Las cenizas esparcidas por el callejón me quemaban las mejillas y manos, sentía cómo el dolor se adueñaba de mí al despojarme de los camaradas que permanecieron a mi lado durante esa época que solía acallar con el trabajo y las acciones ordinarias del día a día. El sentimiento de no pertenencia tan común en los adolescentes, seguía latente aun cuando los libros que había comprado desde los 16, se hallaban dispersos en la calle, cumpliendo un ideal de movimiento del cual carecía. Llegada la madrugada, me puse en pie y lloré al ver las portadas resquebradas como vidrios recién caídos. No creí que dolería tanto.
Mayor valor material y simbólico tenían los libros que me acompañaron en la travesía de días complejos, antes que la presencia de una persona cuya manifestación fenomenológica más genuina, me generaba incomodidad, por eso cualquier intento de justificar lo que hice era tan ridículo como encontrarle un sentido a esta porción de vida legitimada vulgarmente como un derecho. Cuando sus existencias se reduzcan a polvo, repetía en un acto de gallardía, me liberaré del sentimiento que perfora mi senectud, los años parecían vigías que fisgaban en mis adentros y cada mañana como la anterior, me dirigía al espejo y observaba el reflejo, asqueado, volvía la mirada al piso y salía del baño.

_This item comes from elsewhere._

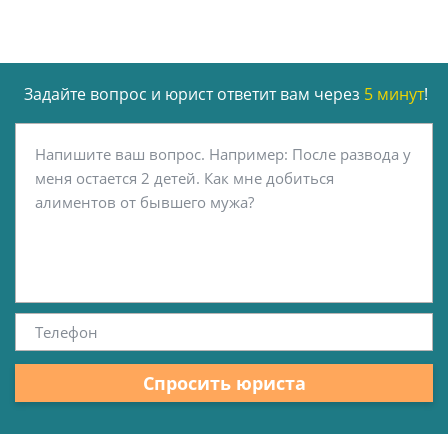
Задайте вопрос и юрист ответит вам через
5 минут
!
Спросить юриста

Intentaba mitigar el ardor, pero decidí tolerarlo para estar en igualdad de condiciones, si ellos se inflamaron extinguiéndose en silencio ¿por qué no podría hacerlo yo? Me senté en una cafetería y le permití al frío que me arropara con su vesania, con los impulsos mecánicos que salían de mi cuerpo, a raíz de la falta de cobertura, me di cuenta que las quemaduras estaban hinchadas y comenzaban a sangrar. Bebí un café e ignoré el dolor.

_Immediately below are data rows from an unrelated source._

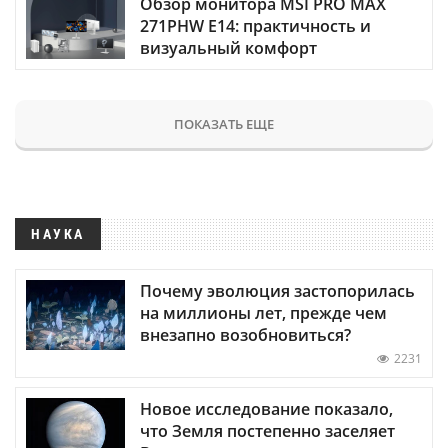
Обзор монитора MSI PRO MAX
271PHW E14: практичность и
визуальный комфорт
ПОКАЗАТЬ ЕЩЕ
НАУКА
Почему эволюция застопорилась
на миллионы лет, прежде чем
внезапно возобновиться?
2231
Новое исследование показало,
что Земля постепенно заселяет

Al día siguiente, me reincorporé a la rutina y la dueña del asentamiento, donde pasaba las noches cuando tenía dinero, me regaló un hospedaje, sin embargo, decliné a su ofrecimiento y me dirigí al trabajo. Entré, pedí disculpas por la intromisión, renuncié y volví al callejón donde había pasado la noche. Las hojas que se habían salvado tenían voz propia y un encanto que me llamaba a leerlas, quería hacerlo, pero al tomar un papel semiquemado, reconocí mi ceguera y sin poder reaccionar, me entregué al paroxismo.